Defending the September 11 commission

The criticisms of the September 11 commission and, in particular, my commission colleague Jamie Gorelick, are unfounded ("Blinks and winks on Able Danger," Commentary, Tuesday, and "Able Danger's hidden hand," Commentary, Monday). The commission asked the Defense Department for all documents relating to the Able Danger military intelligence program. None of those that the Defense Department supplied us mentioned Mohamed Atta.

The one witness who did name Atta came to our staff shortly before the commission's report went to the printer. He said he thought he had seen something showing Atta in Brooklyn early in 2000. We knew, in fact, that Atta first arrived in the United States in June 2000 with a visa. For this and other reasons, the witness simply was not credible on this subject.

Additionally, the assertion that the commission failed to report on this program to protect Ms. Gorelick is ridiculous. She had nothing to do with any "wall" between law enforcement and our intelligence agencies. The 1995 Department of Justice guidelines at issue were internal to the Justice Department and were not even sent to any other agency. The guidelines had no effect on the Department of Defense and certainly did not prohibit it from communicating with the FBI, the CIA or anyone else.

Congress created the walls that were in place before September 11 -- such as the National Security Act's prohibition on U.S. intelligence agency spying on Americans and the Posse Comitatus Act -- that have nothing to do with the Department of Justice memo. The Defense Department's own directives on sharing such information date from the 1980s. It is not clear that those laws would have prohibited sharing information in this instance.

The fact is that the Justice Department guidelines sought to encourage sharing in a way that was consistent with the Foreign Intelligence Surveillance Act, or FISA. FISA enabled the government to conduct surveillance for foreign intelligence purposes under a lesser standard than typical criminal surveillance. To keep this power in check, the courts prohibited the use of intelligence wiretaps unless their "primary purpose" was intelligence gathering rather than criminal prosecution.

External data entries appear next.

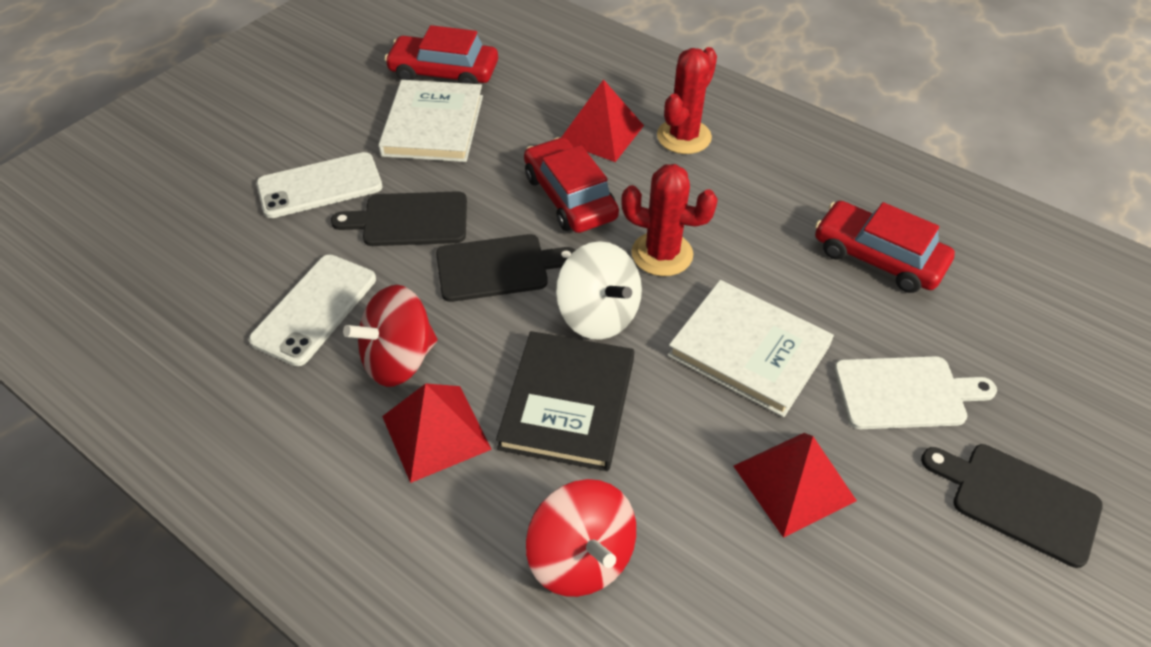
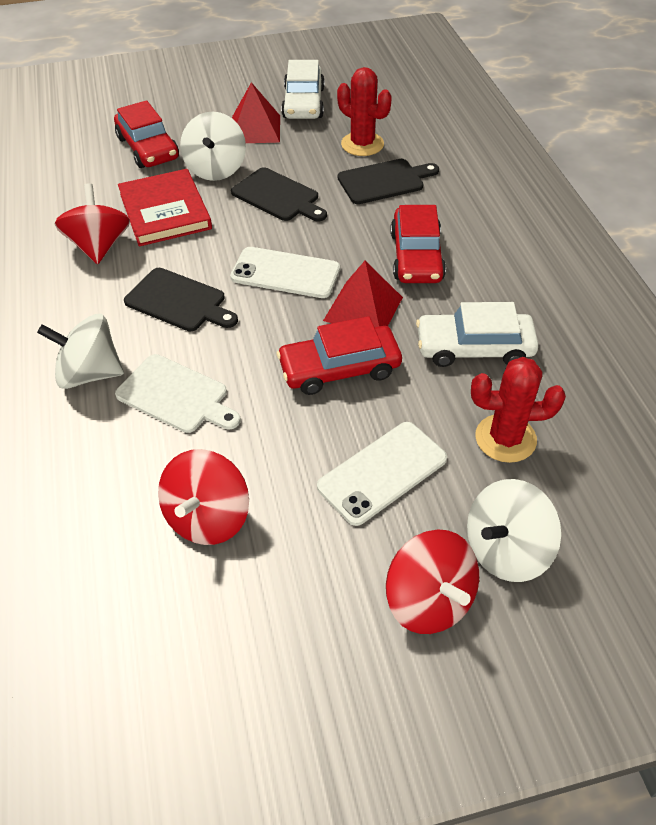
black book: [496,331,634,471] = 1 -> none = 0
red book: none = 0 -> [118,169,212,246] = 1
red pyramid: [382,384,492,483] [561,79,644,162] [734,433,857,538] = 3 -> [232,82,280,143] [323,261,403,327] = 2
red spinning top: [343,285,437,387] [526,479,636,597] = 2 -> [55,184,130,264] [158,449,249,545] [386,529,479,634] = 3
white book: [378,80,483,162] [667,280,834,417] = 2 -> none = 0
white car: none = 0 -> [281,60,325,119] [416,302,539,367] = 2
white spinning top: [556,241,642,340] = 1 -> [37,314,124,389] [180,112,246,181] [467,479,562,582] = 3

Then-Attorney General John Ashcroft's department reissued and reaffirmed those guidelines in 2001, before September 11.

Even when the Patriot Act eliminated the "primary purpose" test, it took an appellate court ruling to permit the Justice Department to change those rules.

So attributing these procedures to Ms. Gorelick is wrong. If the Ashcroft Justice Department couldn't eliminate them with a stroke of a pen, Ms. Gorelick could not have created them with the stroke of a pen, either.